Overall, it misses the mark about as often as it hits—it’s always
melodrama, but not quite funny enough to be funny and not quite serious enough
to be serious. It also reflects its idiosyncratic
casting—a bunch of very serious actors plus Kristen Wiig. Most of the time, she’s emoting, while the
other actors are just acting as if they’re in a serious drama. The result feels off-kilter—which I presume
was the objective. But just because the
show does what it wants to do doesn’t mean I find it terribly entertaining.
Verdict: If you thrive on absurdity and/or have a deep
knowledge of ‘70s melodrama, give it a try. Otherwise it’s safe to miss.
Broad
City (Comedy Central, new. Sitcom.)
Watched: pilot
Premise: Two broke young women navigate the vagaries
of life in New York. Or, Slack in the City.
Promise: The show has the low-fi feel of a web series
ported to TV, which is exactly what it is.
Two Upright Citizens Brigade alumnae lead the show, and fill the remaining roles with recognizeable comedians. The
show airs directly after Workaholics, which is a good match tonally—the women
of this show have the same sort of intensity in their underachieving as the
guys on Workaholics, or It’s Always Sunny in Philadelphia, or Wilfred…and I
suppose it’s progress to see a slacker show about women join the many about men.
There’s a “Girls” vibe, too—these young
women have the same sort of misdirected, youthful energy as the Girls—but this
is more straight-ahead comedy. The pilot
centers around the women’s attempt to make money to support buying pot and playing
hooky from work by, among other things, returning a bundle of pilfered office
supplies to a store and using a Craigslist-esque service to find a job cleaning
a guy’s house in their underwear. I find
it extremely difficult to identify with the choices they make, so it’s a bit
hard to watch—but the gags are sometimes funny, and as baffling as their choices
are, the main characters generally mean well.

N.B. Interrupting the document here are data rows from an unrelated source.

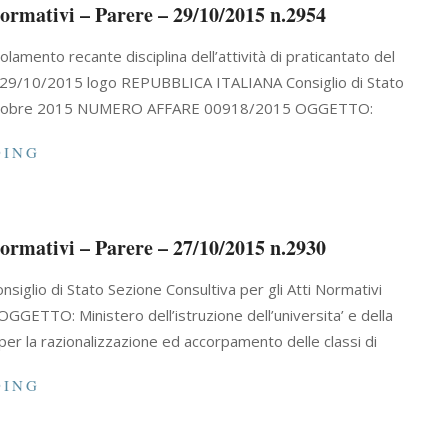
 normativi – Parere – 29/10/2015 n.2954
lamento recante disciplina dell’attività di praticantato del
ta 29/10/2015 logo REPUBBLICA ITALIANA Consiglio di Stato
 22 ottobre 2015 NUMERO AFFARE 00918/2015 OGGETTO:
DING
 normativi – Parere – 27/10/2015 n.2930
io di Stato Sezione Consultiva per gli Atti Normativi
TO: Ministero dell’istruzione dell’universita’ e della
 per la razionalizzazione ed accorpamento delle classi di
DING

The humor is at once wacky and low key, and the show recognizes and
capitalizes on its characters’ flaws without apologizing for them. It doesn’t make me want to watch the show
regularly, but it does make me understand why others would—and why Comedy Central
pulled it up into the big leagues.
Verdict: I’m not the target
audience, but I respect the show’s appeal for others.
On the DVR/Unreviewed: The Assets, Chicago PD, Helix, True Detective, Bitten, Under the Gunn, Looking.